For applications where Google Maps API costs matter at scale, Haversine distance with average speed gives a useful approximation:

func haversineKm(lat1, lng1, lat2, lng2 float64) float64 {
    const R = 6371.0
    dLat := (lat2 - lat1) * math.Pi / 180
    dLng := (lng2 - lng1) * math.Pi / 180
    a := math.Sin(dLat/2)*math.Sin(dLat/2) +
        math.Cos(lat1*math.Pi/180)*math.Cos(lat2*math.Pi/180)*
            math.Sin(dLng/2)*math.Sin(dLng/2)
    return R * 2 * math.Atan2(math.Sqrt(a), math.Sqrt(1-a))
}

func estimateETA(driverLat, driverLng, destLat, destLng, avgSpeedKmh float64) time.Duration {
    distKm := haversineKm(driverLat, driverLng, destLat, destLng)
    hours := distKm / avgSpeedKmh
    return time.Duration(hours * float64(time.Hour))
}

For high-accuracy ETA requirements in city traffic conditions across MENA, HERE Maps and TomTom both offer regional traffic data at pricing suited for deployment-scale volumes.
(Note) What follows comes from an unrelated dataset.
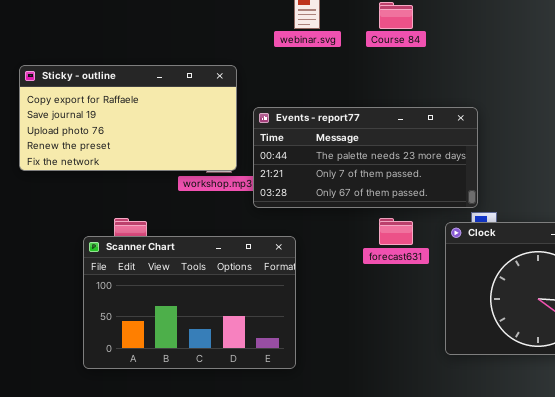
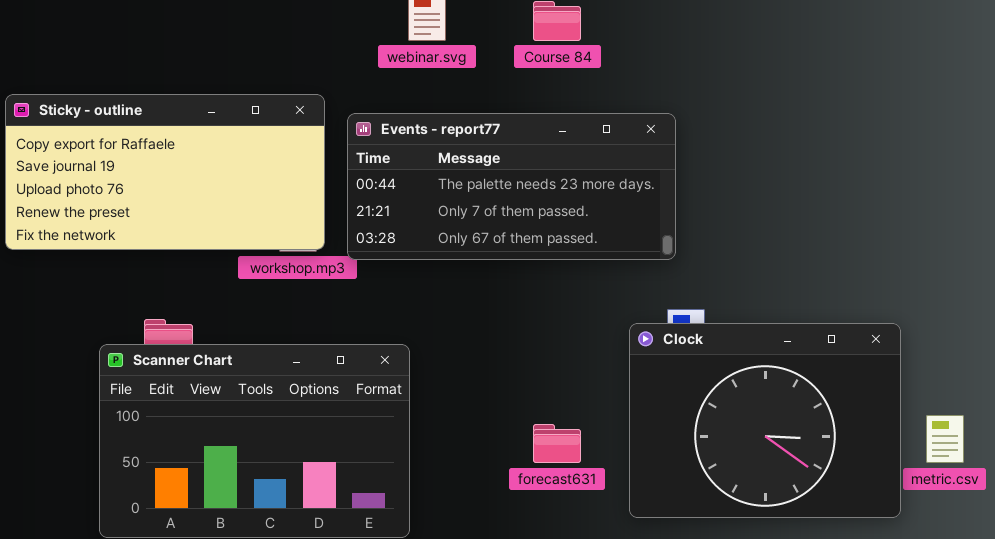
Events - report77: [253,107,478,208] -> [347,113,676,260], moved
forecast631: [379,218,413,245] -> [533,424,581,463], moved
Automatic monthly partition creation

Monthly partitions need to exist before data arrives. A scheduled job creates the next month's partition at the start of each month:

func (m *PartitionManager) EnsureNextMonthPartition(ctx context.Context) error {
    next := time.Now().AddDate(0, 1, 0)
    start := time.Date(next.Year(), next.Month(), 1, 0, 0, 0, 0, time.UTC)
    end := start.AddDate(0, 1, 0)
    tableName := fmt.Sprintf("driver_locations_%d_%02d", start.Year(), start.Month())
    _, err := m.db.Exec(ctx, fmt.Sprintf(`
        CREATE TABLE IF NOT EXISTS %s
            PARTITION OF driver_locations
            FOR VALUES FROM ('%s') TO ('%s')
    `, tableName, start.Format("2006-01-02"), end.Format("2006-01-02")))
    return err
}

Key lessons from production

The non-blocking broadcast pattern is non-negotiable. A single slow subscriber blocking the hub will cause visible lag for every other dashboard user in the same tenant.

Redis for last-known position and PostgreSQL for history is the correct architectural split. Do not try to serve real-time dashboard requests from PostgreSQL directly.

Design buffered batch writes before going to production. Adding them after the first load test under real fleet volume is significantly more disruptive than building them from the start.

Plan partition management from day one. Monthly partitions created automatically by a scheduled job are far more reliable than remembering to create them manually at the start of each month.